Yield progress, he said, is only apparent at increasing densities where plant-plant interactions are intense. It shows that maize breeders have improved groups rather than individuals. He said that if they had improved individuals, yield progress would be apparent at any density, which it is not.
“Instead, modern maize is simply better adapted to grow at high densities where environmental resources can be optimally used by many more plants squeezed into a small space. For this, we had to reduce competitive interference among plants.”

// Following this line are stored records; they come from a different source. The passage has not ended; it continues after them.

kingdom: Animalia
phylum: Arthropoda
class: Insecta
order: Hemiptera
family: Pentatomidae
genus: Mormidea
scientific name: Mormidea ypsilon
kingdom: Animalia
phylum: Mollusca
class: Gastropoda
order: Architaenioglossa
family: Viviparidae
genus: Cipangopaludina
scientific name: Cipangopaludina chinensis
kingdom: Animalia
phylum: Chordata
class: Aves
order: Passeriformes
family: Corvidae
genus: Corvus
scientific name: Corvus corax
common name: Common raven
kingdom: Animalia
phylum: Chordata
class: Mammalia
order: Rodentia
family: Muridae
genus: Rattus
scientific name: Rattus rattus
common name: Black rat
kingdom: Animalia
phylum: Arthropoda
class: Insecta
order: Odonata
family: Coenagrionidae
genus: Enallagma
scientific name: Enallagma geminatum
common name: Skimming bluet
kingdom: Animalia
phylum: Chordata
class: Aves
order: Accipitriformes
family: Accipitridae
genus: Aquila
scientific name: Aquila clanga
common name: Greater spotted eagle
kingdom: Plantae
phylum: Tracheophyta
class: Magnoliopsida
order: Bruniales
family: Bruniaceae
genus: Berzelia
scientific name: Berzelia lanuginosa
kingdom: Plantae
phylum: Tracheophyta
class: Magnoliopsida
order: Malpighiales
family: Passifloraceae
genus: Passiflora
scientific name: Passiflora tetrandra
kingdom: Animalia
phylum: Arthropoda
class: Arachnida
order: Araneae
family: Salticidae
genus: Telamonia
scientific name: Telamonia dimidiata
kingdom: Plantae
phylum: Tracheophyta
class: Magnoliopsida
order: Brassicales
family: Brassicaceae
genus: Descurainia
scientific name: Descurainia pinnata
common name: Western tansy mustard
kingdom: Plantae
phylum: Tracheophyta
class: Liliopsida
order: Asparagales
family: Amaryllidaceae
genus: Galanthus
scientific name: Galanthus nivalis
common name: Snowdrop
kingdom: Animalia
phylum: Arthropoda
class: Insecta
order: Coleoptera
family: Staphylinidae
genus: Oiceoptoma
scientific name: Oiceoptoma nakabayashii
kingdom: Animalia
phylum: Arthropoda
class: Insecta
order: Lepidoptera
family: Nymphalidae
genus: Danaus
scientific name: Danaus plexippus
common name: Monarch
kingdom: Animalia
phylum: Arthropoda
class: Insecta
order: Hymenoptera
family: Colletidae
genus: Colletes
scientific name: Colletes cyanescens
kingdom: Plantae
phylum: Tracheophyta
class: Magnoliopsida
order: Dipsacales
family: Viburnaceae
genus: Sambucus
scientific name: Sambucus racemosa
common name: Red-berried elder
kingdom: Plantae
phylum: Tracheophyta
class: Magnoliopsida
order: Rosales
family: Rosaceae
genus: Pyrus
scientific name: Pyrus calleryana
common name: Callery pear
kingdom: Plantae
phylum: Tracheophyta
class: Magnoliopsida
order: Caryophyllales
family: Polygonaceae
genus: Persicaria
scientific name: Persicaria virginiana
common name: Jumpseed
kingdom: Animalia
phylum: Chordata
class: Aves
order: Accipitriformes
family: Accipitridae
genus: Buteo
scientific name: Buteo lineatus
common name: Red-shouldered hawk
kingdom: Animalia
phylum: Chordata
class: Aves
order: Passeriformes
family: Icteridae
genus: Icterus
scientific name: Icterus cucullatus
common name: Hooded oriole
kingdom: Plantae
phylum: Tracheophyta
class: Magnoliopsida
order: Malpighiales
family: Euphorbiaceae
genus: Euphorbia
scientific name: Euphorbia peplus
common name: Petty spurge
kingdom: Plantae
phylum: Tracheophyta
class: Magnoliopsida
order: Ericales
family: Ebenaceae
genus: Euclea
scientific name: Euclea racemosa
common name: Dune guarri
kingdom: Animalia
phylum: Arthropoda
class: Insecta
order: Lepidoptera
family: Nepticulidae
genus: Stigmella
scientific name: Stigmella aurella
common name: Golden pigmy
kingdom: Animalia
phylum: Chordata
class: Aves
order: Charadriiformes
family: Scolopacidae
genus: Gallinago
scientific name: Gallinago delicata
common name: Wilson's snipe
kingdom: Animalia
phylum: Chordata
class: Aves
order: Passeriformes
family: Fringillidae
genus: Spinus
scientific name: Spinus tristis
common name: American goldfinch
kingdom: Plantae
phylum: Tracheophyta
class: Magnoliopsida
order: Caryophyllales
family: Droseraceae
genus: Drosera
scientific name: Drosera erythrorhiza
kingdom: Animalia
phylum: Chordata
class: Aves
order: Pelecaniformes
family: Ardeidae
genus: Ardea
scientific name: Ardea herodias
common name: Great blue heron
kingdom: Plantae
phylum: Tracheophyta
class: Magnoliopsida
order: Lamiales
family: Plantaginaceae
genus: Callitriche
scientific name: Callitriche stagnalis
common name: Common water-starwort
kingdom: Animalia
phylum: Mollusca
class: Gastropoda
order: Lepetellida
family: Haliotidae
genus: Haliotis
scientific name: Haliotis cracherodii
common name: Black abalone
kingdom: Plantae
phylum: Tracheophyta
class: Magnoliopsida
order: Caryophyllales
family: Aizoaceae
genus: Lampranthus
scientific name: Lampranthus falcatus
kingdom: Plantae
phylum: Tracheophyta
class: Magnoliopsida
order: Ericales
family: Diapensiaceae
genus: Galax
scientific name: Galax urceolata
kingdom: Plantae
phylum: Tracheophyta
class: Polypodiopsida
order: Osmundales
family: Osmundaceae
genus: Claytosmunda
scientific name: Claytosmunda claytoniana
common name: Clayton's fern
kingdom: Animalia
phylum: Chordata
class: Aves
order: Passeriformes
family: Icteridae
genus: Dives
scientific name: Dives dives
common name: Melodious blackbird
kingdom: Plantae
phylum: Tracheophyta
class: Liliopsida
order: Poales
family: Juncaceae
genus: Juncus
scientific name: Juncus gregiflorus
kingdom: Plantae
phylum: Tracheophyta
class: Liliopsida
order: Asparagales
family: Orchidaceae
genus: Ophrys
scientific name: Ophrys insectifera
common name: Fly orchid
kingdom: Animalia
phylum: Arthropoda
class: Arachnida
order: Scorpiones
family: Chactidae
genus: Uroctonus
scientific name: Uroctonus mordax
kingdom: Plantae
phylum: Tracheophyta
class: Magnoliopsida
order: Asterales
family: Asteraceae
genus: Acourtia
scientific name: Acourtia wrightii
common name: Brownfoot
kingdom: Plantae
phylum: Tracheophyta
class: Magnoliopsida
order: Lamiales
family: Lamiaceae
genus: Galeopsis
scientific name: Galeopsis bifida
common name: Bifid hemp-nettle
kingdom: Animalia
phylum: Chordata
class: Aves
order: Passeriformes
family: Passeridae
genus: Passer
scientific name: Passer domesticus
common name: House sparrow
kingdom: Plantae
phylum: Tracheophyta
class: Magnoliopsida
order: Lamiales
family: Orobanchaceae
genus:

Going forward, the research team is running a similar experiment in soybeans, comparing traditional landraces and modern elite varieties.
“I am strongly convinced that soybean offers much potential to improve the collective performance,” Wuest said.
The comparative strategy used in the team’s experiment could be used for discovering co-operative alleles for any measurable characteristic, which might then be leveraged in modern breeding programs to provide efficient ways to increase yields.
The research was published in the journal PLOS Biology.